The reason he opted against a CD was that the distributor said it was considered a “young format” compared to a cassette, and it was considered a risk. Now, he laughs about how a vinyl today is a “chic add-on” to a release and that formats are coming full circle in popularity to enhance a release.
Having set up the Truelove Label Collective in the ’90s, John recognised an opportunity for change in the early 2000s.
“I was very much more on the record side of things throughout the nineties. Then it got to around 2000 and I saw the writing on the wall with vinyl at that stage; certainly, we were already tinkering around with digital. We actually were selling downloads from ’97, I think. I then transformed the business entirely into publishing.”
Truelove Music was founded in 1991. John recalls having to manually register works with performing rights societies, like PRS For Music. There was no online database to check or verify the registration or how a track was performing.
“…You were entirely flying blind. Now we have both the blessing and the curse of technology. It means that obviously you are able to verify everything, but it also means that you’re living under a tsunami of data. The good, the bad, and the ugly. Technology has come a long way and there’s still a lot of ways that it can go forward.”
Know what you’re signing up for
Following the first release of ‘You Got The Love” in 1991, John had expected to see a return in the form of royalties due to the success. However, these were proving difficult to get hold of. There was no way to evidence that the track was being played publicly or ways to measure the commercial success overseas.
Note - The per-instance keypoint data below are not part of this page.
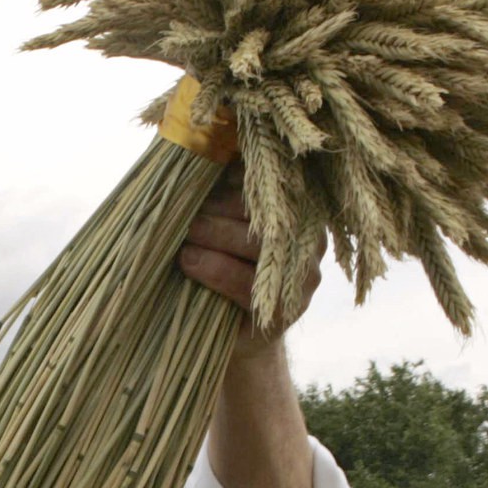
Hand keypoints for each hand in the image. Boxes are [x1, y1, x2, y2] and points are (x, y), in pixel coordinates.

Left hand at [178, 163, 323, 350]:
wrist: (241, 333)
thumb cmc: (227, 267)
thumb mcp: (227, 224)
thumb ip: (222, 194)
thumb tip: (191, 154)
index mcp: (299, 205)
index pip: (268, 179)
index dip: (230, 175)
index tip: (196, 173)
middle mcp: (308, 235)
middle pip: (261, 210)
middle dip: (214, 207)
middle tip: (179, 210)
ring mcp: (304, 272)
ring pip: (254, 243)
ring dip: (211, 235)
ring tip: (181, 235)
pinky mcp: (287, 307)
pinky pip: (246, 282)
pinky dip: (213, 269)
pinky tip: (189, 262)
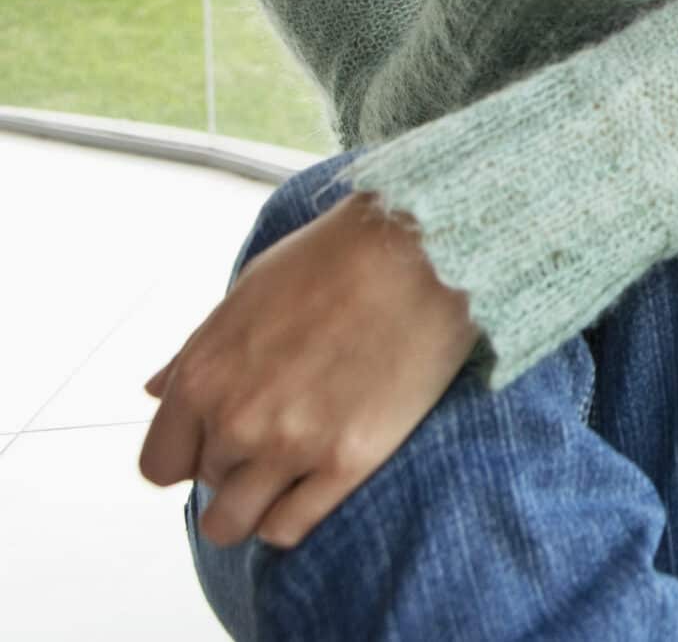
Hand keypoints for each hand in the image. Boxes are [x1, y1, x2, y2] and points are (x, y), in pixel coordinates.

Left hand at [136, 191, 481, 550]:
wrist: (420, 252)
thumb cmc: (336, 258)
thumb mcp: (247, 294)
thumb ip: (196, 354)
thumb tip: (156, 391)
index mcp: (203, 376)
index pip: (160, 463)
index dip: (192, 455)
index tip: (222, 441)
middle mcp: (236, 420)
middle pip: (209, 487)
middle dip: (237, 467)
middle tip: (280, 435)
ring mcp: (291, 446)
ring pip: (237, 524)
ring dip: (257, 504)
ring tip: (294, 473)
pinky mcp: (347, 461)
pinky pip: (289, 526)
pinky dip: (292, 515)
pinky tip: (317, 484)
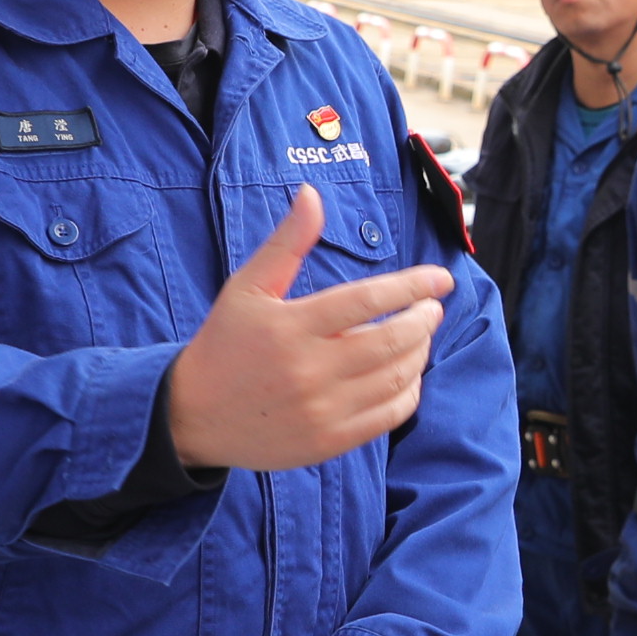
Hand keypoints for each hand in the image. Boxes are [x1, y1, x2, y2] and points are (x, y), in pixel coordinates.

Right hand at [165, 189, 449, 471]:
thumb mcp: (247, 288)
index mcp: (291, 327)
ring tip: (420, 335)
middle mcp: (309, 370)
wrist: (194, 416)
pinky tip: (406, 373)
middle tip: (432, 307)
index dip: (412, 286)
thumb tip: (312, 194)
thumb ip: (287, 243)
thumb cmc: (226, 343)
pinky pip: (389, 415)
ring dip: (419, 352)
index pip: (367, 300)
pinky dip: (409, 391)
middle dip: (424, 320)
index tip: (441, 278)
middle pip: (390, 341)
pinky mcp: (329, 441)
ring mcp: (322, 410)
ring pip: (396, 378)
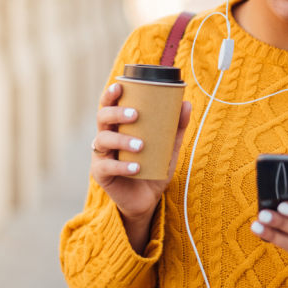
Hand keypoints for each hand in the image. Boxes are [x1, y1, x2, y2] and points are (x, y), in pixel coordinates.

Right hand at [91, 82, 191, 253]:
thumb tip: (187, 103)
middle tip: (135, 115)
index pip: (109, 105)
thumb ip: (176, 128)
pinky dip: (122, 166)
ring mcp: (101, 156)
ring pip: (103, 140)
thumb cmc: (153, 168)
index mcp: (118, 126)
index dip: (110, 94)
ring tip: (141, 145)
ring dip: (122, 140)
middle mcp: (106, 137)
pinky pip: (107, 167)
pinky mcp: (100, 175)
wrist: (146, 200)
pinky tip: (136, 167)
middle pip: (102, 117)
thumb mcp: (168, 148)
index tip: (120, 86)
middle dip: (117, 113)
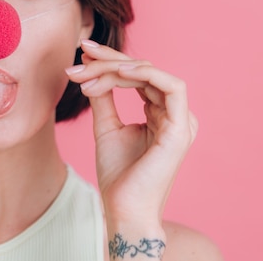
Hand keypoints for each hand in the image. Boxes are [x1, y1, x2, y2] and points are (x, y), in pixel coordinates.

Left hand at [65, 39, 197, 229]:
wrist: (123, 209)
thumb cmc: (117, 174)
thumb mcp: (106, 127)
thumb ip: (104, 98)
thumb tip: (92, 70)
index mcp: (160, 113)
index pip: (137, 76)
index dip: (110, 61)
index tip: (82, 54)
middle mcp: (173, 114)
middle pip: (144, 70)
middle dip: (109, 59)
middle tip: (81, 54)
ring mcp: (181, 120)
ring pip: (152, 73)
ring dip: (117, 67)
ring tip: (88, 71)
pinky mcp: (181, 128)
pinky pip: (172, 87)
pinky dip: (146, 74)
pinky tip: (118, 71)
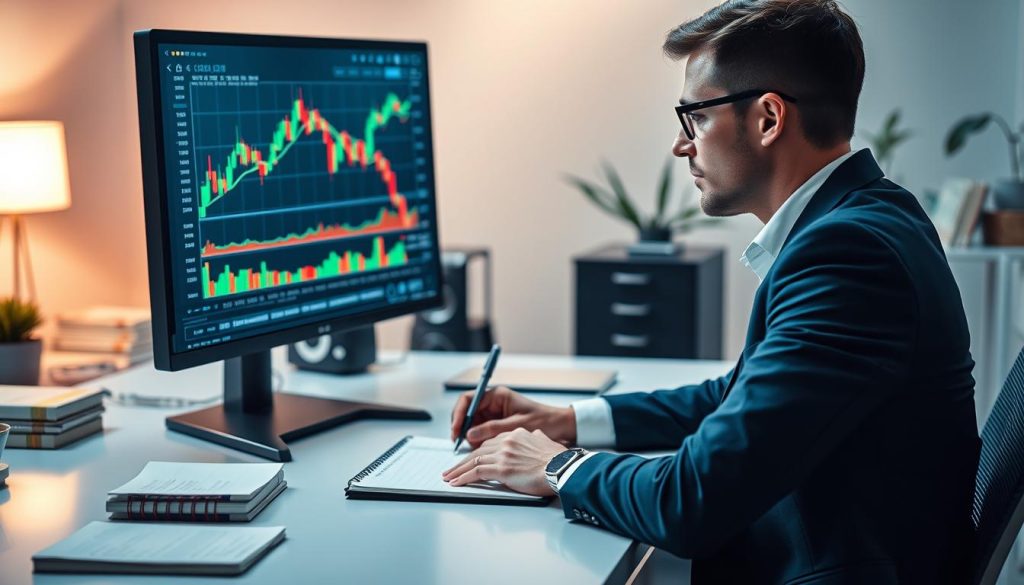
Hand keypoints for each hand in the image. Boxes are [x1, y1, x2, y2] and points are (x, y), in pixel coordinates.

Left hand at [442, 428, 566, 495]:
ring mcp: (503, 454)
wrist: (562, 468)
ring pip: (473, 461)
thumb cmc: (558, 460)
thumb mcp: (546, 442)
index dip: (478, 452)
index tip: (471, 459)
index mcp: (516, 434)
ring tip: (449, 477)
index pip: (490, 442)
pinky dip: (463, 478)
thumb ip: (536, 438)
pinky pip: (476, 473)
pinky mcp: (501, 469)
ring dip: (458, 471)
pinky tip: (456, 483)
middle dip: (463, 462)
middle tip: (453, 469)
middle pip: (478, 451)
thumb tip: (535, 436)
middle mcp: (507, 441)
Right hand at [450, 386, 576, 449]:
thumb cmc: (544, 420)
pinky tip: (478, 449)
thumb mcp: (517, 426)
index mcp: (498, 396)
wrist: (560, 427)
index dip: (459, 414)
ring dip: (468, 435)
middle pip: (467, 412)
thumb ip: (492, 429)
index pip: (469, 399)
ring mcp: (494, 415)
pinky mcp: (497, 426)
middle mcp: (493, 403)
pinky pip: (480, 432)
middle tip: (458, 442)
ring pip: (472, 424)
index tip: (456, 429)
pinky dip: (477, 441)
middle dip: (461, 427)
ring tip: (470, 448)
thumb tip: (470, 434)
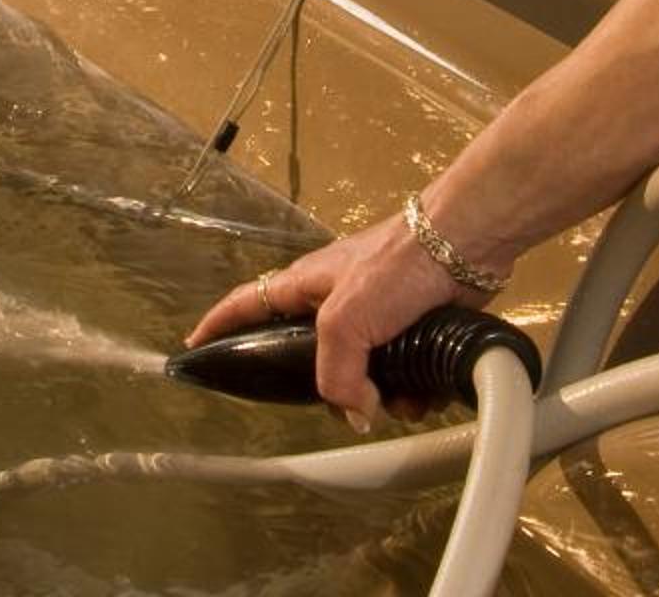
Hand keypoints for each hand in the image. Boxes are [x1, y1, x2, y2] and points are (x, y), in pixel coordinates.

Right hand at [184, 215, 472, 425]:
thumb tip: (354, 413)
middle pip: (315, 358)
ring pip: (365, 373)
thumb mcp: (346, 320)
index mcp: (306, 286)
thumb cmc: (397, 263)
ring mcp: (379, 314)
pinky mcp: (414, 326)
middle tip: (351, 407)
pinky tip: (428, 392)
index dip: (219, 325)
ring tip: (402, 398)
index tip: (194, 347)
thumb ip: (336, 374)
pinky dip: (413, 388)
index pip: (247, 304)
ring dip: (382, 395)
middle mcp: (337, 301)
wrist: (464, 244)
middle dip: (333, 389)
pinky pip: (403, 373)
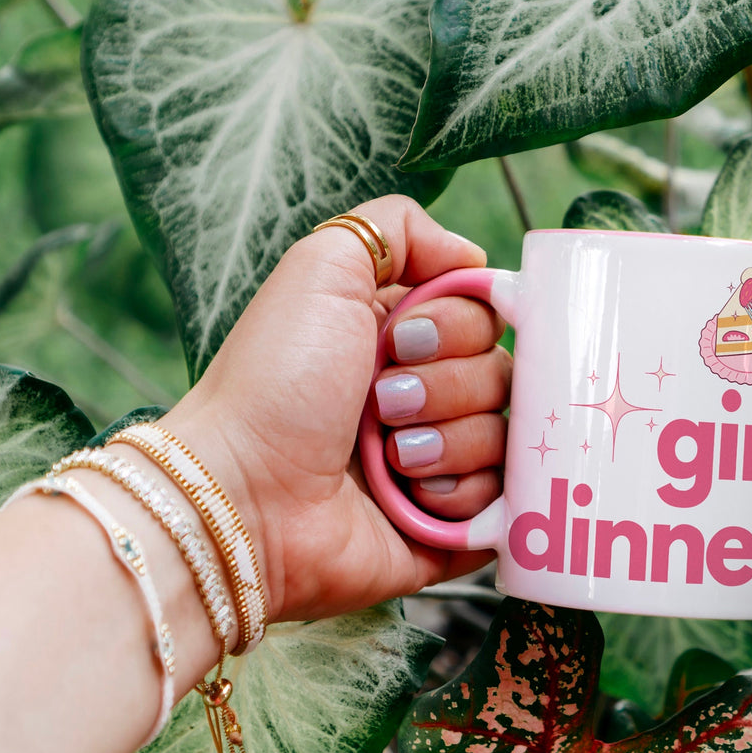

Eventually, John withdrew his rights from the major publisher to which he had signed in order to manage his own royalty collection. The decision is what kickstarted Truelove Music.
This is his advice:
“Before signing a publishing deal, make sure you get as much advice as possible. Make sure you check out the company, make sure that you ask friends and colleagues what their experience is of that company and absolutely be sure that you get legal advice.
“The most important thing is relationships. Make sure that the people that you are signing to, you have confidence in them and they’re talking the same language as you. In my experience, a bundle of money on the table does not promise anything.”
Taking a chance on new technology
John has championed the use of music recognition technology for many years. It was an early prototype of Shazam that first sparked his interest. He recalls:
“[thinking] ‘We now have the technology to bypass all the human error associated with recording and monitoring what goes on. This is transformative!’ I thought at that time, I think it was 2001, 2002? I thought within five years, everything is going to be automated — every single club event, venue, restaurant, cafe, shop playing music is going to have something like this in it and it’s all going to be fed back to the performing rights organisations… and everybody’s going to get paid for the use of their music.”
Since then, he has chaired the Dance Music Committee at PRS For Music, and has been a PRS Board Director since 2017. Here, he drives the agenda for technology rather than manual processes whereby humans collect data by recording setlists; which are prone to error and are expensive and time-consuming.
Instead, John believes that digital music technology can help to automate processes and lead to more accurate royalty distribution.
“Digital fingerprinting is about recording the sound wave and identifying it and then music recognition technology uses that fingerprint to match the music that is being played in the public venue or wherever, to be able to report it back to the performing rights organisation. Then the rightsholders; the composers, artists, record companies, publishers, can be paid for the use of their music.”